A dozen simple words had been all it took to lift the heavy weight from Colbie’s chest. Before she had time to do anything but smile back, Mia had grabbed her hand and they went running across the playground, off on the first of what would be hundreds of adventures together over the years.

"Oooh, look at that," Mia said as she pointed at a tall, broad-shouldered guy skiing down the mountain. "I wouldn’t mind getting cozy by the fire with him later."

"What part of our girls’ weekend do you think he’d like better?" Colbie teased. "The manicure or the hair-highlighting session? Or maybe he would be up for trying the new no-mess waxing kit Janet brought."

For the past five years, on the first weekend in February, Colbie and her three closest friends met somewhere in the U.S. This year, they’d rented a house in Lake Tahoe, California, for their girls-only weekend. There was only one hard and fast rule: no men were allowed, not even hot hookups.
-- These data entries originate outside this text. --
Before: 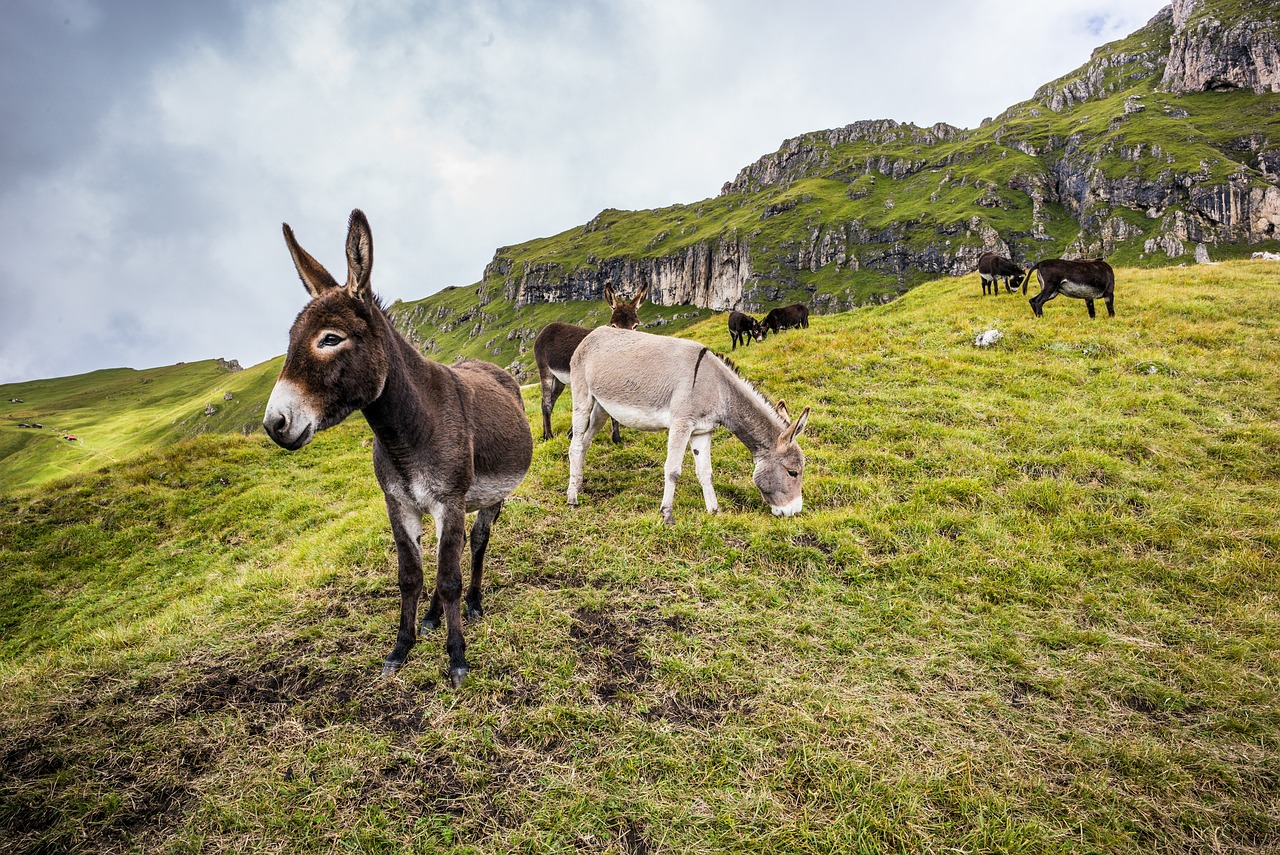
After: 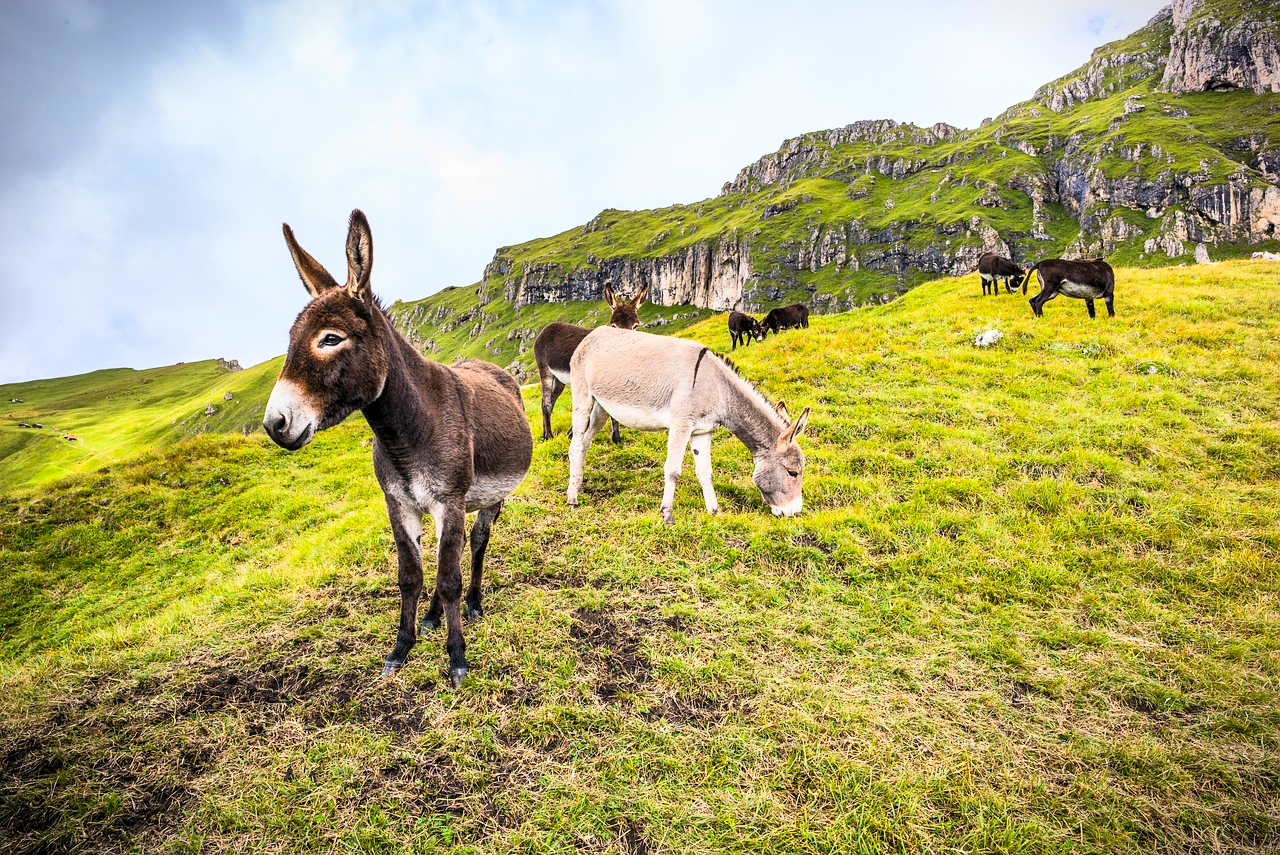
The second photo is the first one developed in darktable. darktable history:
exposure: black level correction 0.001, compensate exposure bias true, compensate highlight preservation false
contrast brightness saturation: contrast 0.237, brightness 0.243, saturation 0.393
vignetting: fall-off start 100.71%, saturation -0.036, width/height ratio 1.304, unbound false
"If he likes any of those things," Mia said with a grimace, "I’m out. Besides, he probably wouldn’t want to sit around admiring engagement rings, either."

Their friends Janet and Ellen both were wearing new engagement rings and if Colbie was anything but happy for them, she refused to admit it to herself. Just because she’d caught her last boyfriend locked in the missionary position with the woman he’d sworn was "just a good friend from work" on New Year’s Eve, didn’t give her license to spill sour milk all over her friends’ happiness.